[Ausgangstext]
^^^^^^^^^^^^^^^^

Mehr Vertrauen schaffen, weniger Sanktionen

Die umstrittenen Sanktionen sollen für Bürgergeld-Empfänger*innen nicht vollständig abgeschafft, aber deutlich reduziert werden. So soll künftig für alle Bürgergeldbeziehenden eine sechsmonatige Vertrauenszeit gelten, in der Leistungsminderungen bei Pflichtverletzungen ausgeschlossen sind. „Nach sechs Monaten wird es schärfer und verbindlicher“, sagt Heil. Gesetzlich geregelt werden soll zudem gemäß der Maßgaben des Bundesverfassungsgerichtes, dass Jugendliche keine höheren Kürzungen zu befürchten haben. Leistungsminderungen in Bezug auf die Kosten der Unterkunft sollen prinzipiell ausgeschlossen werden.

Basis der Zusammenarbeit zwischen dem Jobcenter und den Bürgergeldbeziehenden soll ein Kooperationsplan sein. Darin sollen Angebote und Unterstützungsleistungen festgehalten werden. Wer permanent Termine im Jobcenter nicht wahrnehme, solle dafür zwar auch künftig sanktioniert werden können. Jedoch sollen Termine einfacher möglich sein.

^^^^^^^^^^^^^^^^

[Gespeicherte Datensätze]

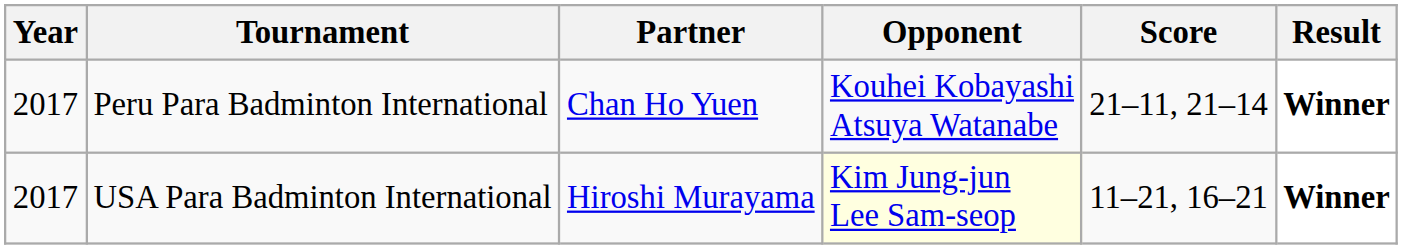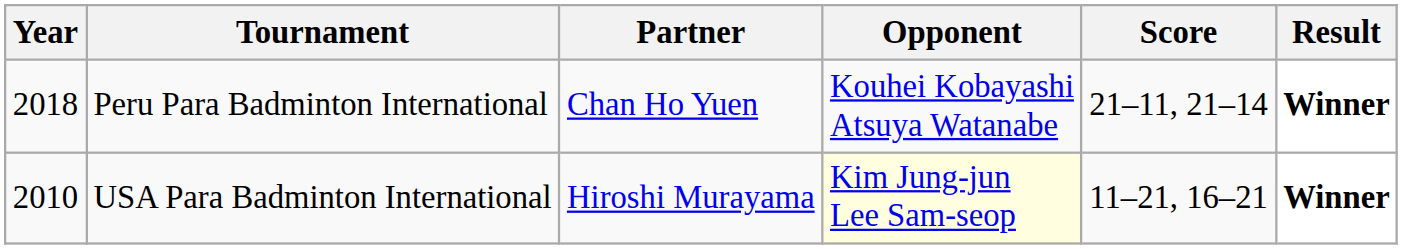Peru Para Badminton International | Year: 2017 -> 2018
USA Para Badminton International | Year: 2017 -> 2010
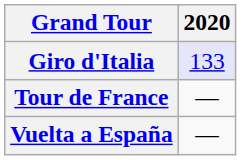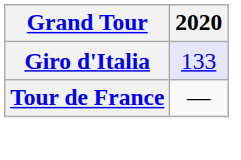- row: Vuelta a España | —
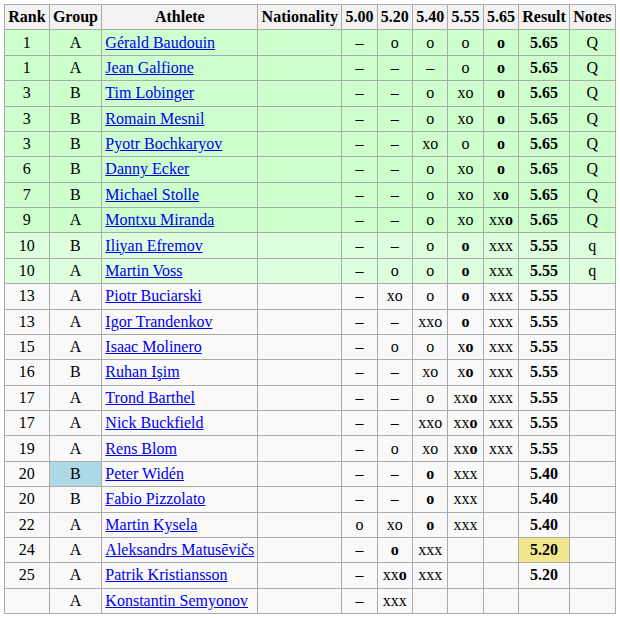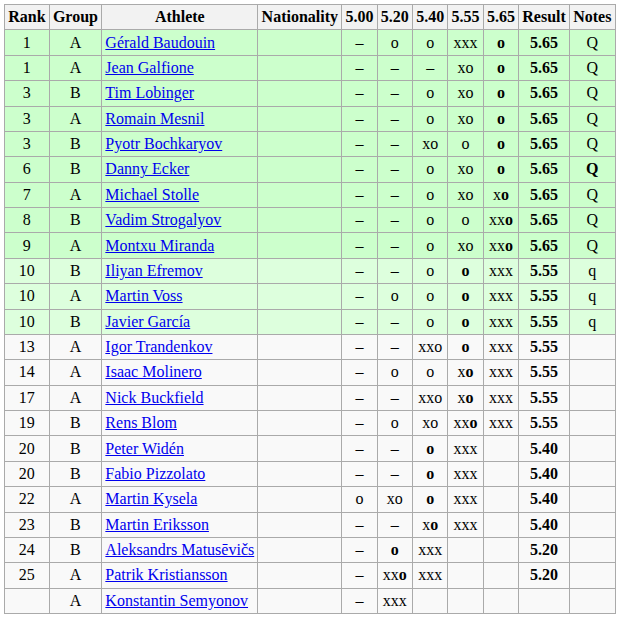Gérald Baudouin | 5.55: o -> xxx
Jean Galfione | 5.55: o -> xo
Romain Mesnil | Group: B -> A
Danny Ecker | Notes: normal -> bold
Michael Stolle | Group: B -> A
+ row: 8 | B | Vadim Strogalyov | – | – | o | o | xxo | 5.65 | Q
+ row: 10 | B | Javier García | – | – | o | o | xxx | 5.55 | q
- row: 13 | A | Piotr Buciarski | – | xo | o | o | xxx | 5.55
Isaac Molinero | Rank: 15 -> 14
- row: 16 | B | Ruhan Işim | – | – | xo | xo | xxx | 5.55
- row: 17 | A | Trond Barthel | – | – | o | xxo | xxx | 5.55
Nick Buckfield | 5.55: xxo -> xo
Rens Blom | Group: A -> B
Peter Widén | Group: lightblue background -> no background
+ row: 23 | B | Martin Eriksson | – | – | xo | xxx | 5.40
Aleksandrs Matusēvičs | Group: A -> B
Aleksandrs Matusēvičs | Result: khaki background -> no background
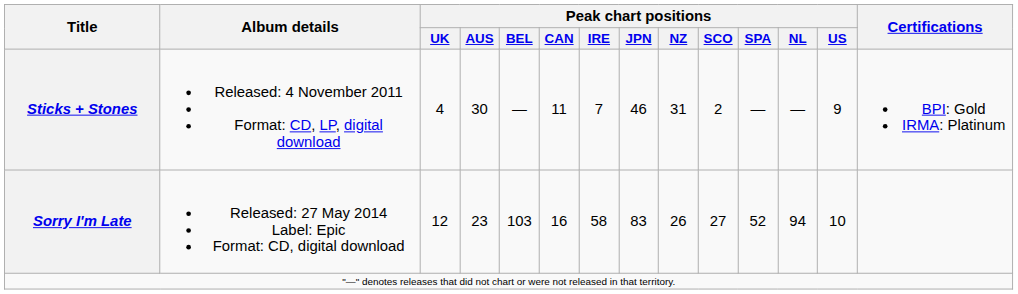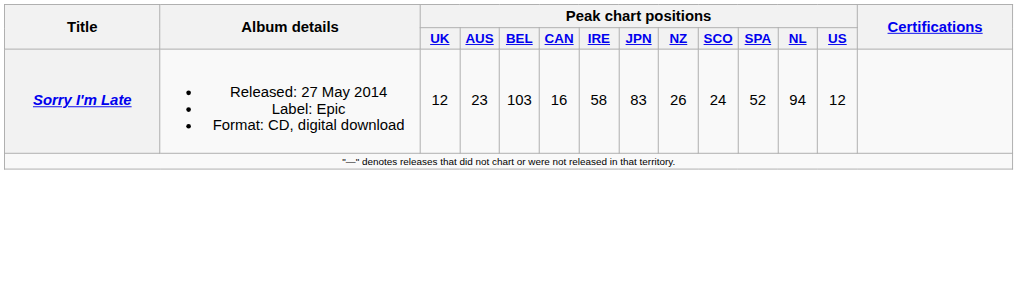- row: Sticks + Stones | Released: 4 November 2011 Format: CD, LP, digital download | 4 | 30 | — | 11 | 7 | 46 | 31 | 2 | — | — | 9 | BPI: Gold IRMA: Platinum
Sorry I'm Late | Peak chart positions / SCO: 27 -> 24
Sorry I'm Late | Peak chart positions / US: 10 -> 12
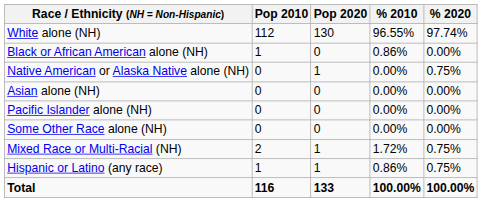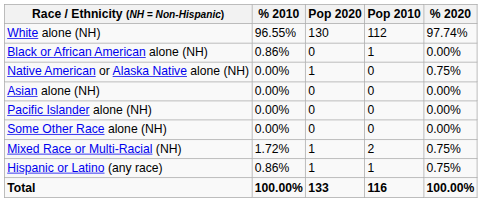columns swapped: Pop 2010 <-> % 2010
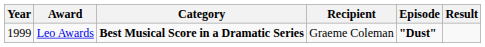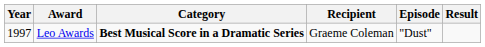Leo Awards | Year: 1999 -> 1997
Leo Awards | Episode: bold -> normal
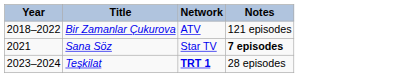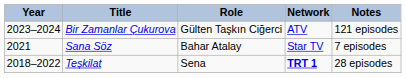+ column: Role | Gülten Taşkın Ciğerci | Bahar Atalay | Sena
Bir Zamanlar Çukurova | Year: 2018–2022 -> 2023–2024
Sana Söz | Notes: bold -> normal
Teşkilat | Year: 2023–2024 -> 2018–2022
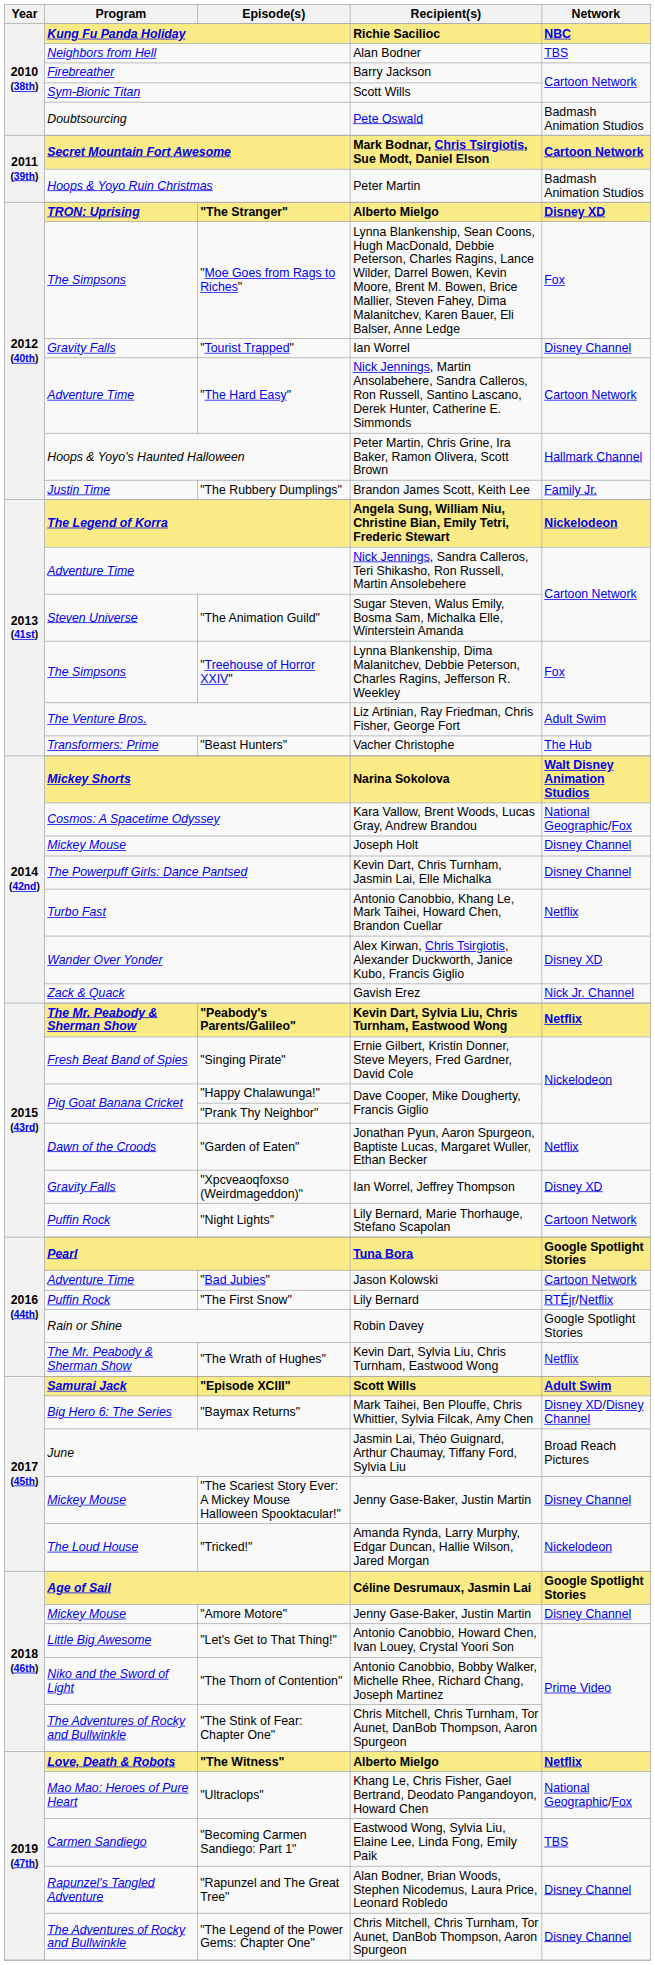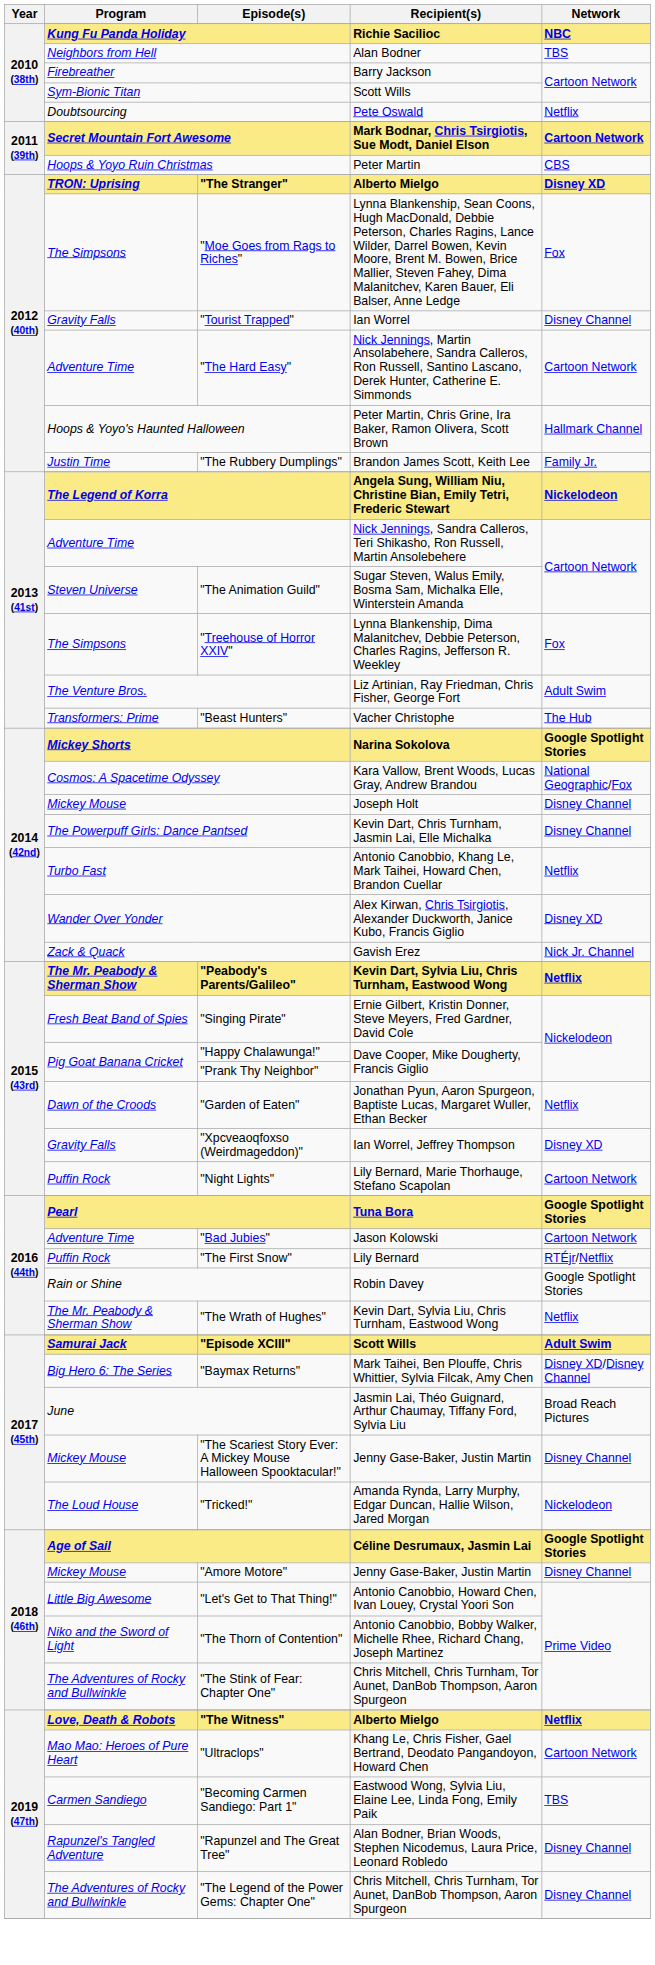Doubtsourcing | Network: Badmash Animation Studios -> Netflix
Hoops & Yoyo Ruin Christmas | Network: Badmash Animation Studios -> CBS
Mickey Shorts | Network: Walt Disney Animation Studios -> Google Spotlight Stories
"Ultraclops" | Network: National Geographic/Fox -> Cartoon Network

^^^^^^^^^^^^^^^^

[Anforderungen der Übung]
(a) Wie lange soll laut dem Text über das Bürgergeld die Vertrauenszeit für alle Bürgergeldbeziehenden dauern?
(b) Gib aus dem Text über das Bürgergeld einen Abschnitt unverändert aus. Beginne bei den Worten „Mehr Vertrauen schaffen, weniger“ und höre nach „prinzipiell ausgeschlossen werden.“ auf.
(c) Führe den Text über das Bürgergeld im Anschluss an seinen letzten Satz fort.
Die Zeilen sind eigenständiges Material und gehören nicht zum Text über das Bürgergeld.

[Lösungen je Aufgabe]
(a) Sechs Monate.

(b)
Mehr Vertrauen schaffen, weniger Sanktionen

Die umstrittenen Sanktionen sollen für Bürgergeld-Empfänger*innen nicht vollständig abgeschafft, aber deutlich reduziert werden. So soll künftig für alle Bürgergeldbeziehenden eine sechsmonatige Vertrauenszeit gelten, in der Leistungsminderungen bei Pflichtverletzungen ausgeschlossen sind. „Nach sechs Monaten wird es schärfer und verbindlicher“, sagt Heil. Gesetzlich geregelt werden soll zudem gemäß der Maßgaben des Bundesverfassungsgerichtes, dass Jugendliche keine höheren Kürzungen zu befürchten haben. Leistungsminderungen in Bezug auf die Kosten der Unterkunft sollen prinzipiell ausgeschlossen werden.

(c)
Priorität: Weiterbildung statt Aushilfsjob

Nach der Vorstellung von Hubertus Heil sollen Weiterbildungs- und Qualifizierungsangebote ein zentraler Bestandteil des neuen Bürgergeldes werden. Künftig sollen eine Ausbildung oder eine berufsabschlussbezogene Weiterbildung Vorrang vor einem Aushilfsjob haben. Der Erwerb eines Berufsabschluss soll künftig bei Bedarf auch in drei statt wie bisher in zwei Jahren möglich sein, Grundkompetenzen wie Mathe-, Lese- oder IT-Fähigkeiten zu erlernen, soll erleichtert werden. Menschen, die eine Weiterbildung abgeschlossen haben, sollen nach deren Ende drei Monate Anspruch auf das höhere Arbeitslosengeld haben.

Ein höherer Anreiz zu Weiterbildungen soll auch durch Prämien geschaffen werden. Dafür soll die bestehende Weiterbildungsprämie entfristet und zusätzlich ein monatliches Weiterbildungsgeld in Höhe von 150 Euro eingeführt werden. Auch der Soziale Arbeitsmarkt, der sich laut Heil als Instrument der Reintegration von Langzeitarbeitslosen bewährt habe, soll entfristet werden.

Bürokratieabbau

Um die Jobcenter in ihrer Arbeit zu entlasten, soll eine Bagatellgrenze in Höhe von 50 Euro für Rückforderungen geschaffen werden. Dadurch sollen diese nicht mehr durch die Rückforderung von Kleinstbeträgen in ihrer eigentlichen Arbeit aufgehalten werden. Anträge auf Bürgergeld sollen künftig auch digital gestellt werden können.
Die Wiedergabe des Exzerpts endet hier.